Visto che il tema e’ importante e ci riguarda da vicino, vale la pena svolgere due brevi considerazioni.
Davvero si puo’ chiedere l’abrogazione di un reato solamente per ragioni di “impossibilita’ di contrasto”? Se questa fosse la logica, che senso avrebbe punire le truffe online, che quotidianamente proliferano? Insomma se l’abrogazione dovesse avvenire per incapacita’ di contrasto di uno specifico fenomeno criminale, Easy download e poi Italia-programmi.net ed ancora tutti i lestofanti della Rete avrebbero di che lamentarsi: perche’ il vantaggio dovrebbe andare a favore solamente del Presidente della Repubblica? Giustamente, verrebbe da dire. Abrogato un reato quindi, per coerenza sistemica, si dovrebbero eliminare tutti quelli che sono altrettanto difficili da individuare e punire. Insomma, se questa fosse la logica da seguire, bisognerebbe abolire quasi tutto il codice penale e non solo.
No, non siamo d’accordo! Le ragioni sono ben diverse e piu’ profonde.

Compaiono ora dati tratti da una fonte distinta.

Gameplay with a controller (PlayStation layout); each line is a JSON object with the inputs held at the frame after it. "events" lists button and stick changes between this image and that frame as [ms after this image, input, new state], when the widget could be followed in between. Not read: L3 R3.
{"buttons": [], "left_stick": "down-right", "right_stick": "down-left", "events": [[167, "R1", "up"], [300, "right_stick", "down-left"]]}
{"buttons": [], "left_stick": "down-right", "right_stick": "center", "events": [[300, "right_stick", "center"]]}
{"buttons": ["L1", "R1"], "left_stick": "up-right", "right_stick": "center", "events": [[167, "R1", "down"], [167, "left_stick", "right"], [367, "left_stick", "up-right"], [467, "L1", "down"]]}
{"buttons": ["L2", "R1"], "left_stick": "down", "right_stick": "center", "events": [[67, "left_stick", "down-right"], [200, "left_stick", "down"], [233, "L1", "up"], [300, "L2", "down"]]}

Da sempre l’Aduc e’ impegnata in una battaglia, civile e giudiziaria, a difesa della liberta’ d’espressione di tutti i cittadini. Abbiamo spesso pagato il conto, salato, solamente per difendere il diritto degli altri di dire cio’ che pensavano. Secondo noi, e non solo, nessuno, per quanto raccapriccianti possano essere i suoi pensieri, puo’ vedere limitato il diritto di dire quello che crede. Cio’ indipendentemente dal fatto che destinatario dell’espressione sia il Presidente della Repubblica, il proprio vicino di casa o l’azienda che opera male o peggio “truffaldinamente”. La sanzione penale rappresenta un’intollerabile forma di censura del pensiero: in pratica si punisce qualcuno non perche’ ha fatto un danno ma solamente perche’ ha detto qualcosa di sgradevole verso qualcun altro. In barba all’articolo 21 della Costituzione. Si tratti del Presidente della Repubblica o del famoso Pinco Pallino. La ragione profonda della liberta’ d’espressione risiede nel concetto stesso di progresso e benessere che dovrebbe orientare l’azione di ognuno. Come si può progredire senza dire quel che si pensa? Non si faccia riferimento solamente agli insulti grossolani ma si pensi soprattutto a discorsi che, solo perche’ contrari all’ordine costituito, suonano come sgraditi e spesso -ahinoi- illegali. Diceva John Stuart Mill: “la costante abitudine a correggere e a completare la propria opinione confrontandola con quelle degli altri, non solo non causa dubbi o esitazioni nel tradurla in pratica, ma anzi e’ l'unico fondamento stabile di una corretta fiducia in essa. Le nostre convinzioni piu’ giustificate non riposano su altra salvaguardia che un invito permanente a tutto il mondo a dimostrarle infondate”. Tradotto in termini piu’ semplici cio’ corrisponde a quel principio secondo il quale in democrazia si deve convincere e non reprimere. Invitiamo Grillo a visitare il nostro sito web per avere un’idea piu’ chiara sul perche’ i reati di opinione devono essere aboliti.